A plain boolean is enough. No need to make it atomic as the thread doesn't change it. It may get an inconsistent state or miss a check, but it will be picked up the next time.
Unfortunately not. Without some kind of thread-safe modifier, the compiler is allowed to assume single-threaded behaviour, if it cannot see the variable being modified in a given area of code, it can assume the valaue never changes - as such, changes in thread A may *never* appear to thread B.
Locking and unlocking also take time.
True in general, but note that atomic operations don't actually lock or unlock, though you could build such behaviour on top of them.
Edit: You should make the boolean volatile, to avoid the compiler optimizing the access away.
Volatile is quite different from thread safety. It says to the compiler "make no assumptions about the current state of this variable, it could be changed at any time (e.g. by a hardware peripheral)".
While it is true that some compiler vendors have extended the meaning of "volatile" to be used for inter-thread communication, that was due to the absence of a standard alternative. Adding the thread-safe primitives to the standard was supposed to replace such non-standard extensions.

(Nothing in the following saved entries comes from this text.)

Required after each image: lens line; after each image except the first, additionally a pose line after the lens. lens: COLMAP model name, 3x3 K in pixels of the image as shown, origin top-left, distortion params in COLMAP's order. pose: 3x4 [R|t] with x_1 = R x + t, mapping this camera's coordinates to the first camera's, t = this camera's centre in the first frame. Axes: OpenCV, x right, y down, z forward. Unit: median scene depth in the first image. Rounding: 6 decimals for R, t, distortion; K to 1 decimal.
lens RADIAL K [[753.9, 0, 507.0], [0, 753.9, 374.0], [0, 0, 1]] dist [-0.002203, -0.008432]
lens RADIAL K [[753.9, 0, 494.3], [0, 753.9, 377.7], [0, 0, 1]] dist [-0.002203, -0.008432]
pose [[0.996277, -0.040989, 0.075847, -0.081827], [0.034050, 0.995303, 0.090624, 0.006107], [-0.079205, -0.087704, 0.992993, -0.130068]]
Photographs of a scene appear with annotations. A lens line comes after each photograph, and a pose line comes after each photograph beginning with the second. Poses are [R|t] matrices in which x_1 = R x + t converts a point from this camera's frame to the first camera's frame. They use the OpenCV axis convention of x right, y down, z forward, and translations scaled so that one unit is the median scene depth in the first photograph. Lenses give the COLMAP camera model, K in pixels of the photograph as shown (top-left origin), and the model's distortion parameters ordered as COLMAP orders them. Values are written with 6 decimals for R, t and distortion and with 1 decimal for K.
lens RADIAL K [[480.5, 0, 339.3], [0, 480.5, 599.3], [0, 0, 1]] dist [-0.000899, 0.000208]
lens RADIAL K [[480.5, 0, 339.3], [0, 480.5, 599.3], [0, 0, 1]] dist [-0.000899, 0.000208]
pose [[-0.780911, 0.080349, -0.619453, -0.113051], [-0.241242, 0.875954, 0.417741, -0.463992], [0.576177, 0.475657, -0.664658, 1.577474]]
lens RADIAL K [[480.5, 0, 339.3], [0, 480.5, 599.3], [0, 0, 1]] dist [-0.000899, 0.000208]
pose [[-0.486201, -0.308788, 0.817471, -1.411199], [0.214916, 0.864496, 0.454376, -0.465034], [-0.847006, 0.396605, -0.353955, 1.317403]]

If you're worried about the cost of atomics, volatile should be much worse as it requires the current value to be fetched from real memory, bypassing all CPU cache levels in between. Atomic operations can work within the caches, though there is a cost to whatever inter-core cache consistency messaging protocols are used by the processor.
I can't remember the exact details now, so please double check this, but I believe there is an additional issue using "volatile", which is that the compiler and processor are still allowed interleave other instructions relative to the volatile memory access which can result in thread-safety issues. However, thread safe atomic operations have very strict ordering rules which the compiler must respect, and it needs to emit whatever memory barrier instructions which may be necessary to ensure the processor doesn't re-order incorrectly either. I believe this is the kind of non-standard guarantee that certain compiler vendors would make about "volatile".